Abstract
Despite extensive research, cancer is the second cause of death globally and in the USA. In the past decade, the immune checkpoint blockade (ICB) therapies with antibodies that target T cell checkpoint protein have revolutionized cancer treatment. However, the ICB is not selective and tumor responses vary, suggesting the importance of identifying cancer neoantigens to develop targeted immunotherapies. Previous studies in the Hunt lab revealed that a deregulated cell signaling in cancer results in the presentation of class I Human leukocyte antigen (HLA-I) peptides with phosphorylation or O-linked β-N-acetylglucosamine (O-GlcNAc) modifications, which are potential targets for the T cell recognition.

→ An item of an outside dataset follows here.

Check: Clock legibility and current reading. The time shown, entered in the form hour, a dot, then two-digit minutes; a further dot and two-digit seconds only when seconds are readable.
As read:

We have investigated the presentation of HLA-I phosphopeptides from the clinical head and neck cancer (HNCs) samples and intrahepatic cholangiocarcinoma (iCCA) tumors. The investigation on the presentation of HLA-I phosphopeptides on HCC is also continued by the comparative analysis of tumor tissue and adjacent cirrhotic tissues. The overlapping of the identified HLA-I phosphopeptides among various cancer types and cancer patients shows their immunotherapeutic merits.

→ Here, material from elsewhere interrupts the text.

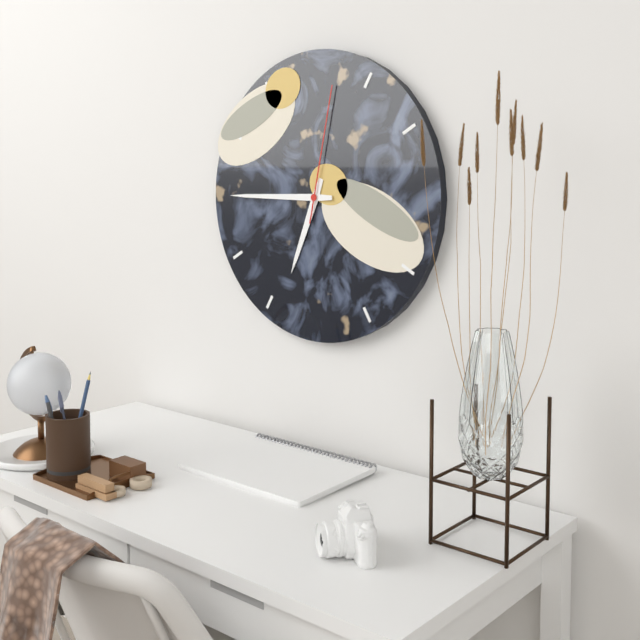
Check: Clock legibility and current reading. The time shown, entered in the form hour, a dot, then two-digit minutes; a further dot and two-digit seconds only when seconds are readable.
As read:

We have also investigated the presentation of MHC-I phosphopeptides in murine melanoma, lung, colon, and liver carcinoma cell lines. Results show that cancer in the murine model has a similar characteristic of shared MHC-I phosphopeptides among different cancer types like humans.
Mass spectrometry (MS) has been proved to be a powerful technique in the identification of HLA-I peptides. Different fragmentation techniques were used in this dissertation to analyze phosphorylated or glycosylated HLA-I peptides. Complementary data obtained from the collisional activated dissociation (CAD) and electron transfer dissociation (ETD) was used for the manual sequencing and phosphosite determination for HLA-I phosphopeptides. For glycosylated HLA-I peptides, high energy collisional activated dissociation (HCD), electron transfer high collision dissociation (EThcD), and ETD fragmentation methods were used for the identification of glycan type besides the peptide sequencing.

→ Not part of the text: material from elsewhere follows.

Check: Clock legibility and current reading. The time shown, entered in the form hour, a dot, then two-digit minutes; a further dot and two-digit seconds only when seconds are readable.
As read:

The identification of phosphorylated and glycosylated HLA-I peptides in the immunopeptidome of typical sub-gram clinical tumor samples requires their enrichment before the MS analysis. Current technology demands 3 to 5 E8 cell equivalents to identify sub-femtomole HLA-I phosphopeptide and glycopeptides. This requirement limits the number and type of clinical tumor samples analyzed for the post-translationally modified (PTM) HLA-I peptides.
Here, the sample size requirement restriction was addressed in two separate studies. First, we investigated the application of a murine xenograft model versus prolonged in vitro cell line culturing for the HLA-I phosphopeptide analysis. Results showed that human cell lines grown as xenografts in immunodeficient mice also presented equivalent HLA-I peptide and phosphopeptides repertoires to those grown in culture. Therefore, they can provide an alternate means to generate sufficient cell quantities for HLA-I phosphopeptide analysis from tumor biopsy samples in the future. Second, the sequential immobilized boronic acid enrichment (IBAE) in anhydrous condition was developed for the enrichment of glycosylated HLA-I peptides from the flowthrough of immobilized metal affinity chromatography (IMAC), which was implemented for phosphopeptide enrichment. We reported novel glycan modifications on HLA-I peptide samples isolated from clinical hepatocellular carcinoma (HCC) tumors at attomole levels, illustrating the introduced IBAE method's sensitivity.